Tantos. Curados também graças às doações. Alcançados em toda a parte. Como Waafa, uma menina síria que teve 70% do seu corpo queimado e “cujas amigas não olhavam mais para ela porque era feia”. Levada para Itália, passou por diversas intervenções. Mas agora “maquilha-se, olha-se ao espelho”. Tem doze anos. Como Ervina e Prefina, as gémeas siamesas da África Central unidas pela cabeça e separadas através de uma difícil cirurgia que durou 18 horas. O primeiro caso no mundo. Um dia, o Papa sinalizou um caso a Enoc com estas palavras: “leia, chore, decida”. Ela não chorou, decidiu. Após a abertura do Jubileu de 2015 em Bangui, Francisco pediu-lhe que construísse um hospital pediátrico na República Centro-Africana. Ela viajou, decidiu-se e fez ainda mais. As doações que o Papa tinha recebido, administradas com profissionalismo, produziram mais do que o bem previsto. “Começou a cortar o salame em fatias – disse-lhe o Papa um dia a respeito do seu trabalho não desprovido de contestações internas também no Vaticano –, vá até ao fim”.

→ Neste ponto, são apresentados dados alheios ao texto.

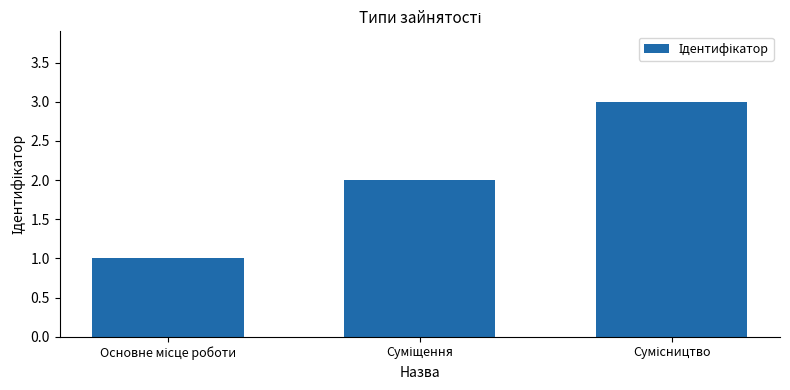

What is the sum of all values?

6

Enoc é um exemplo daquele laicado católico que ela própria considera um pouco subestimado pelas hierarquias. E menciona um episódio. Quando interveio durante uma palestra, muito aplaudida, no primeiro congresso dos catequistas, também recebeu advertências de cima, temendo que quisesse liderar um novo movimento. “Também me cortaram das fotografias”, conta. Importante na formação da presidente do Bambino Gesù foi Anna Maria Canopi, freira de clausura em Orta, na região de Novara, a primeira mulher a escrever as meditações para a Via Sacra com João Paulo II.

“As mulheres representam uma voz antiga e sempre nova e o novo sempre causa medo. Uma atitude defensiva que impede o Vaticano de colocar as mulheres em cargos de responsabilidade. Isto também é válido para os leigos. Quando surgem problemas, a Igreja da instituição defende-se e premeia aqueles que são obedientes, acriticamente, à hierarquia, mas entre os leigos não faltam aqueles que o fazem por interesse pessoal”, diz Enoc. E o poder? O que é para Mariella Enoc? “Para mim é o exercício do serviço. É apenas uma missão”. Aquela que solicita a todo o pessoal sanitário uma nova aliança terapêutica entre o médico e o paciente. Paciente, não cliente. Juntamente com uma grande atenção à inovação e à pesquisa. “A ciência é uma das formas mais elevadas de amor, é uma forma de crescer na procura de Deus, como ensinava Santo Inácio”.

 

Artigo de Ferruccio de Bortoli, publicado no Corriere Della Sera.